++++ Task inputs
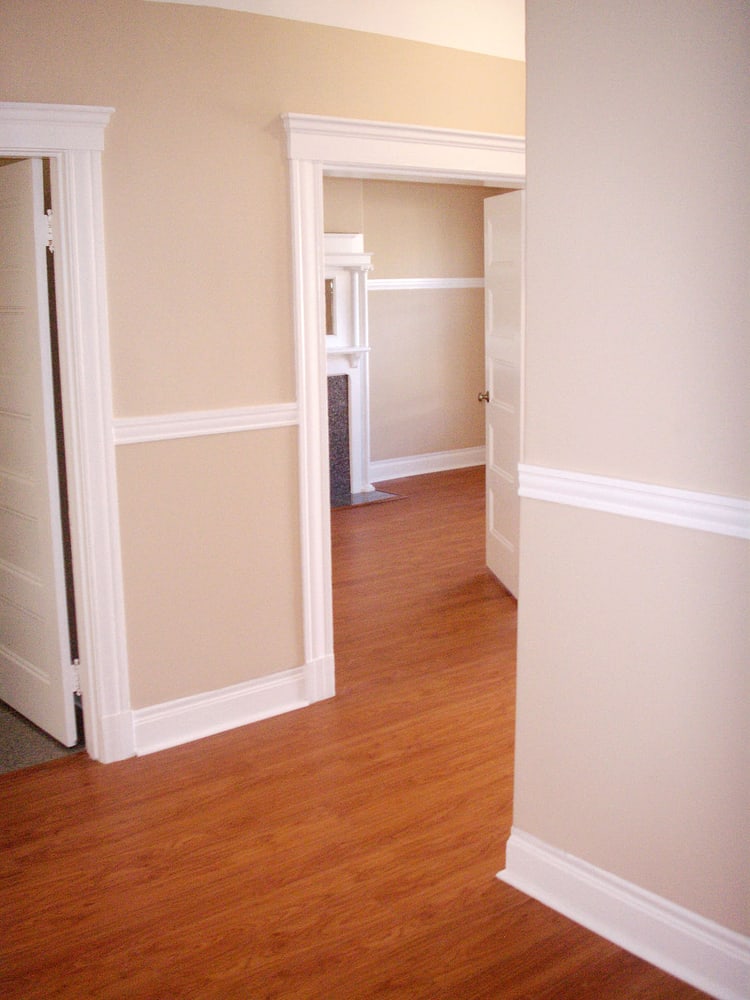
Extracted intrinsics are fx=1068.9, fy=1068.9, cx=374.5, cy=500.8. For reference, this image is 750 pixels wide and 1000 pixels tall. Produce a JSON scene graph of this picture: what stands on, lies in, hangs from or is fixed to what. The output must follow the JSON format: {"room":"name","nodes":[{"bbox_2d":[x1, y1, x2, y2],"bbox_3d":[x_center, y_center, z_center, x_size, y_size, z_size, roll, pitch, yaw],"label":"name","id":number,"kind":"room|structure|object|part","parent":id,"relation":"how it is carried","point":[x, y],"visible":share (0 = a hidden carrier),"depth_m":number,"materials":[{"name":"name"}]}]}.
{"room":"hallway","nodes":[
{"label":"hallway","id":0,"kind":"room"},
{"bbox_2d":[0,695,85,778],"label":"carpet floor","id":1,"kind":"structure","parent":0,"point":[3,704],"depth_m":3.85,"materials":[{"name":"carpet"}]},
{"bbox_2d":[1,0,526,752],"bbox_3d":[-0.431,-0.464,3.847,5.578,2.583,0.131,-10,14,-37],"label":"left wall","id":2,"kind":"structure","parent":0,"point":[275,103],"depth_m":3.67,"materials":[{"name":"beige paint"}]},
{"bbox_2d":[0,100,131,764],"bbox_3d":[-1.278,-0.121,3.290,1.053,2.128,0.175,-10,14,-37],"label":"door frame","id":3,"kind":"structure","parent":2,"relation":"attached to","point":[101,431],"depth_m":3.43,"materials":[{"name":"white paint"}]},
{"bbox_2d":[0,158,75,745],"bbox_3d":[-1.332,-0.169,3.862,0.165,1.997,0.800,-10,14,-37],"label":"door","id":4,"kind":"structure","parent":3,"relation":"attached to","point":[40,664],"depth_m":3.70,"materials":[{"name":"white paint"}]},
{"bbox_3d":[-1.046,-0.861,3.446,0.033,0.123,0.036,-10,14,-37],"label":"hinge","id":5,"kind":"part","parent":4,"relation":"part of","materials":[{"name":"metal"}]},
{"bbox_2d":[112,403,297,444],"bbox_3d":[-0.597,-0.269,3.658,0.865,0.071,0.033,-10,14,-37],"label":"chair rail","id":6,"kind":"object","parent":2,"relation":"attached to","point":[235,427],"visible":0.5,"depth_m":3.64,"materials":[{"name":"white paint"}]},
{"bbox_2d":[129,666,306,757],"bbox_3d":[-0.584,0.765,3.873,0.794,0.145,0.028,-10,14,-37],"label":"baseboard","id":7,"kind":"structure","parent":2,"relation":"attached to","point":[233,694],"depth_m":3.87,"materials":[{"name":"white paint"}]},
{"bbox_2d":[282,112,524,701],"bbox_3d":[0.323,-0.401,4.442,1.636,2.181,0.202,-10,14,-37],"label":"door frame","id":8,"kind":"structure","parent":2,"relation":"attached to","point":[359,135],"depth_m":3.97,"materials":[{"name":"white paint"}]},
{"bbox_2d":[482,187,524,597],"bbox_3d":[0.680,-0.537,5.439,0.167,2.014,0.806,-2,11,-7],"label":"open door","id":9,"kind":"structure","parent":8,"relation":"attached to","point":[491,524],"depth_m":5.45,"materials":[{"name":"white paint"}]},
{"bbox_3d":[0.605,-0.560,5.790,0.094,0.068,0.082,-2,11,-7],"label":"doorknob","id":10,"kind":"part","parent":9,"relation":"part of","materials":[{"name":"gold metal"}]},
{"bbox_2d":[139,0,524,60],"bbox_3d":[0.255,-1.508,2.441,5.460,0.142,4.353,-10,14,-37],"label":"ceiling","id":11,"kind":"structure","parent":0,"point":[207,1],"depth_m":3.77,"materials":[{"name":"white paint"}]},
{"bbox_2d":[0,465,720,999],"bbox_3d":[0.873,0.753,4.472,9.151,0.102,7.456,-10,14,-37],"label":"wood floor","id":12,"kind":"structure","parent":0,"point":[285,938],"depth_m":3.13,"materials":[{"name":"brown wood"}]},
{"bbox_2d":[330,488,406,509],"bbox_3d":[-0.305,0.008,7.943,1.082,0.015,0.448,-10,14,-37],"label":"hearth","id":13,"kind":"object","parent":12,"relation":"on","point":[371,496],"visible":0.54,"depth_m":8.04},
{"bbox_2d":[324,174,514,479],"bbox_3d":[-0.807,-1.294,8.062,5.560,2.568,0.131,-10,14,-37],"label":"far room wall","id":14,"kind":"structure","parent":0,"point":[411,269],"depth_m":8.86,"materials":[{"name":"beige paint"}]},
{"bbox_2d":[324,234,376,502],"bbox_3d":[-0.550,-0.966,7.844,1.307,1.961,0.314,-10,14,-37],"label":"fireplace","id":15,"kind":"object","parent":14,"relation":"attached to","point":[357,238],"visible":0.41,"depth_m":8.09,"materials":[{"name":"white paint"}]},
{"bbox_2d":[365,277,483,290],"bbox_3d":[0.224,-1.758,8.647,3.326,0.073,0.044,-10,14,-37],"label":"chair rail","id":16,"kind":"object","parent":14,"relation":"attached to","point":[437,286],"visible":0.39,"depth_m":8.75,"materials":[{"name":"white paint"}]},
{"bbox_2d":[368,446,484,482],"bbox_3d":[0.387,-0.302,9.083,2.851,0.147,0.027,-10,14,-37],"label":"baseboard","id":17,"kind":"structure","parent":14,"relation":"attached to","point":[427,471],"depth_m":9.11,"materials":[{"name":"white paint"}]},
{"bbox_2d":[512,0,749,993],"bbox_3d":[1.268,-0.061,1.642,0.131,2.578,2.771,-10,14,-37],"label":"right wall","id":18,"kind":"structure","parent":0,"point":[728,91],"depth_m":2.40,"materials":[{"name":"paint"}]},
{"bbox_2d":[498,828,749,999],"bbox_3d":[1.109,1.122,1.953,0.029,0.142,2.435,-10,14,-37],"label":"baseboard","id":19,"kind":"structure","parent":18,"relation":"attached to","point":[716,992],"depth_m":2.56,"materials":[{"name":"white paint"}]},
{"bbox_2d":[517,462,749,545],"bbox_3d":[1.045,0.103,1.809,0.031,0.066,2.388,-10,14,-37],"label":"chair rail","id":20,"kind":"object","parent":18,"relation":"attached to","point":[701,498],"visible":0.78,"depth_m":2.37,"materials":[{"name":"white paint"}]}
]}

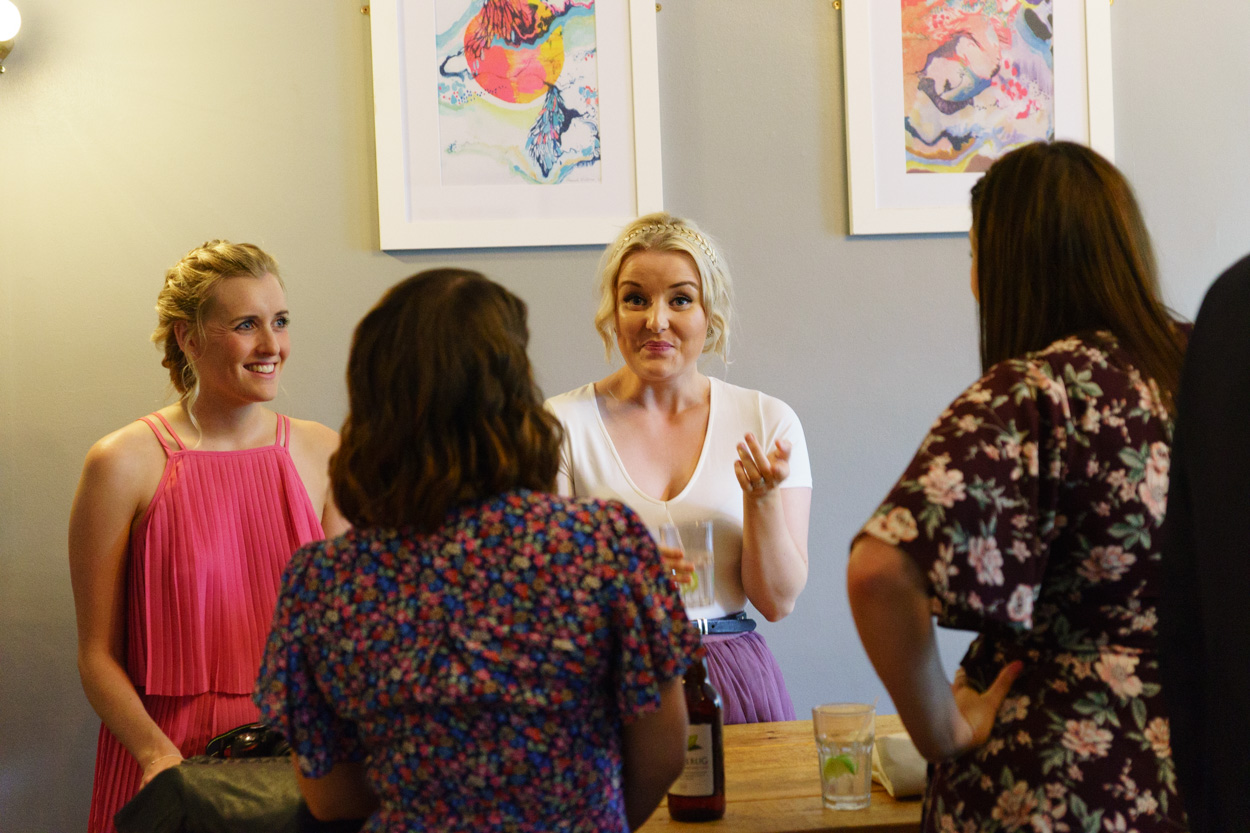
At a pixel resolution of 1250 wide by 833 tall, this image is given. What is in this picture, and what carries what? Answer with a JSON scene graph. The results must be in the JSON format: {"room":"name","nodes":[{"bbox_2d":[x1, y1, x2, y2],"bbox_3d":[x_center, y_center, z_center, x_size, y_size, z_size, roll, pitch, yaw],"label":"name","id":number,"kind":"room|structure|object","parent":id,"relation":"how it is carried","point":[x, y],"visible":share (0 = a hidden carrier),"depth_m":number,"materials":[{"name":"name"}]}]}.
{"room":"bar","nodes":[
{"label":"bar","id":0,"kind":"room"},
{"bbox_2d":[0,0,1249,832],"bbox_3d":[0.295,-0.283,4.503,7.034,3.180,0.160,-2,1,-7],"label":"wall","id":1,"kind":"structure","parent":0,"point":[387,265],"depth_m":4.37,"materials":[{"name":"grey paint"}]},
{"bbox_2d":[0,0,20,74],"bbox_3d":[-1.327,-0.778,4.204,0.190,0.182,0.192,-2,1,-7],"label":"wall lamp","id":2,"kind":"object","parent":1,"relation":"attached to","point":[6,35],"visible":0.99,"depth_m":4.18,"materials":[{"name":"metal"}]},
{"bbox_2d":[368,0,661,250],"bbox_3d":[-0.223,-0.687,4.293,0.525,0.681,0.030,-2,1,-7],"label":"framed picture","id":3,"kind":"object","parent":1,"relation":"attached to","point":[605,239],"visible":0.99,"depth_m":4.29},
{"bbox_2d":[838,0,1114,236],"bbox_3d":[0.758,-0.729,4.466,0.539,0.674,0.030,-2,1,-7],"label":"framed picture","id":4,"kind":"object","parent":1,"relation":"attached to","point":[854,144],"visible":0.94,"depth_m":4.46},
{"label":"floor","id":5,"kind":"structure","parent":0,"visible":0},
{"bbox_2d":[69,238,349,832],"bbox_3d":[-0.707,0.490,3.659,0.533,1.552,0.561,-2,1,-7],"label":"woman","id":6,"kind":"object","parent":5,"relation":"on","point":[123,489],"visible":0.81,"depth_m":3.54},
{"bbox_2d":[113,753,343,832],"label":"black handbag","id":7,"kind":"object","parent":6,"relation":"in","point":[184,788],"visible":0.68,"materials":[{"name":"black leather"}]},
{"bbox_2d":[203,721,291,760],"bbox_3d":[-0.555,0.509,3.216,0.193,0.074,0.154,-1,1,15],"label":"sunglasses","id":8,"kind":"object","parent":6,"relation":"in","point":[258,729],"visible":0.53,"depth_m":3.19,"materials":[{"name":"black plastic"}]},
{"bbox_2d":[252,266,702,832],"bbox_3d":[-0.159,0.524,2.511,0.505,1.354,0.561,-2,1,-7],"label":"woman","id":9,"kind":"object","parent":5,"relation":"on","point":[424,343],"visible":0.99,"depth_m":2.34},
{"bbox_2d":[547,215,811,723],"bbox_3d":[0.091,0.450,3.946,0.564,1.576,0.662,-2,1,-7],"label":"woman","id":10,"kind":"object","parent":5,"relation":"on","point":[637,319],"visible":0.62,"depth_m":3.92},
{"bbox_2d":[660,521,713,610],"bbox_3d":[0.108,0.258,3.531,0.092,0.148,0.091,-2,1,-7],"label":"drinking glass","id":11,"kind":"object","parent":10,"relation":"in","point":[700,559],"visible":0.75,"depth_m":3.50,"materials":[{"name":"clear glass"}]},
{"bbox_2d":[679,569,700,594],"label":"lime slice","id":12,"kind":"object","parent":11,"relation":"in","point":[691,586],"visible":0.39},
{"bbox_2d":[630,715,924,832],"bbox_3d":[0.283,0.948,3.196,1.760,0.791,0.812,-2,1,-7],"label":"wooden table","id":13,"kind":"object","parent":5,"relation":"on","point":[872,809],"visible":0.36,"depth_m":3.07,"materials":[{"name":"brown wood"}]},
{"bbox_2d":[669,656,725,820],"bbox_3d":[0.099,0.426,2.891,0.078,0.264,0.079,-2,1,-7],"label":"beer bottle","id":14,"kind":"object","parent":13,"relation":"on","point":[715,783],"visible":0.75,"depth_m":2.86,"materials":[{"name":"glass"}]},
{"bbox_2d":[812,702,876,811],"bbox_3d":[0.312,0.480,2.929,0.090,0.145,0.089,-2,1,-7],"label":"drinking glass","id":15,"kind":"object","parent":13,"relation":"on","point":[825,792],"visible":0.99,"depth_m":2.90,"materials":[{"name":"clear glass"}]},
{"bbox_2d":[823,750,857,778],"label":"lime slice","id":16,"kind":"object","parent":15,"relation":"in","point":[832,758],"visible":0.89,"depth_m":2.94,"materials":[{"name":"green food"}]},
{"bbox_2d":[870,733,926,799],"bbox_3d":[0.446,0.505,3.048,0.163,0.081,0.142,-2,1,-7],"label":"napkin","id":17,"kind":"object","parent":13,"relation":"on","point":[903,778],"visible":0.44,"depth_m":3.00,"materials":[{"name":"fabric"}]},
{"bbox_2d":[849,140,1191,830],"bbox_3d":[0.546,0.442,2.483,0.523,1.474,0.549,-2,1,-7],"label":"woman","id":18,"kind":"object","parent":5,"relation":"on","point":[1013,428],"visible":0.98,"depth_m":2.34},
{"bbox_2d":[1157,257,1249,832],"bbox_3d":[0.761,0.348,1.809,0.556,1.745,0.630,-2,1,-7],"label":"person","id":19,"kind":"object","parent":5,"relation":"on","point":[1197,336],"visible":0.99,"depth_m":1.82}
]}

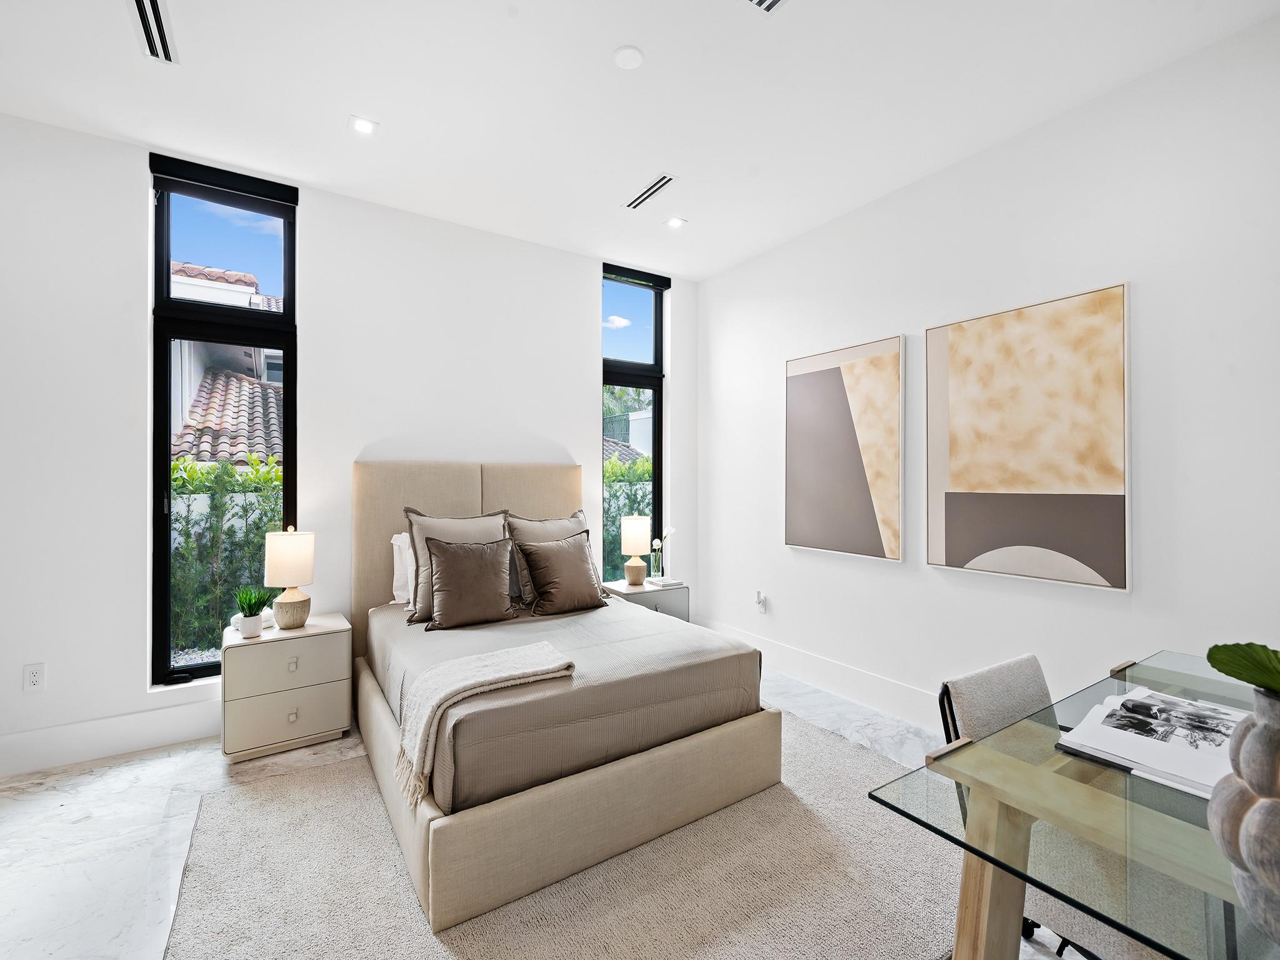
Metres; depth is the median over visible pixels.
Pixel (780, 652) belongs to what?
baseboard
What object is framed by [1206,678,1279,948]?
vase
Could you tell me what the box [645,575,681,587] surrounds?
book
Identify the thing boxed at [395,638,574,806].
throw blanket
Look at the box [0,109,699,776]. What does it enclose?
back wall
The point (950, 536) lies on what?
painting
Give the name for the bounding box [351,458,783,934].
bed
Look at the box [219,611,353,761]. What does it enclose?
nightstand
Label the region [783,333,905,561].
picture
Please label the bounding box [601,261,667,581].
right window
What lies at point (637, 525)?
table lamp
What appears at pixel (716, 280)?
right wall
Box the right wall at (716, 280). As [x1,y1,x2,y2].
[696,10,1279,733]
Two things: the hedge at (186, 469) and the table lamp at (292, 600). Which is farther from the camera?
the hedge at (186, 469)
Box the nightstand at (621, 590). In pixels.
[600,578,689,622]
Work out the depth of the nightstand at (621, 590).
4.14 m
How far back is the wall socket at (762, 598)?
4.19 m
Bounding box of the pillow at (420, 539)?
[403,508,511,625]
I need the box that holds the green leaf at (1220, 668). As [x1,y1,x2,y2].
[1204,641,1279,695]
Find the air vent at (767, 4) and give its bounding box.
[741,0,787,14]
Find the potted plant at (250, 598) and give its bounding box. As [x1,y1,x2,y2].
[234,585,269,636]
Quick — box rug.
++++++++
Locate "Bounding box of the pillow at (420, 539)?" in the data above. Then repeat, exactly, its line and each line after it through the last, adding nothing.

Bounding box of the pillow at (420, 539)?
[403,508,511,625]
I need the box that holds the green leaf at (1220, 668). As [x1,y1,x2,y2].
[1204,641,1279,695]
Find the air vent at (767, 4) and give its bounding box.
[741,0,787,14]
Find the potted plant at (250, 598) and give its bounding box. As [x1,y1,x2,y2].
[234,585,269,636]
Quick — box rug.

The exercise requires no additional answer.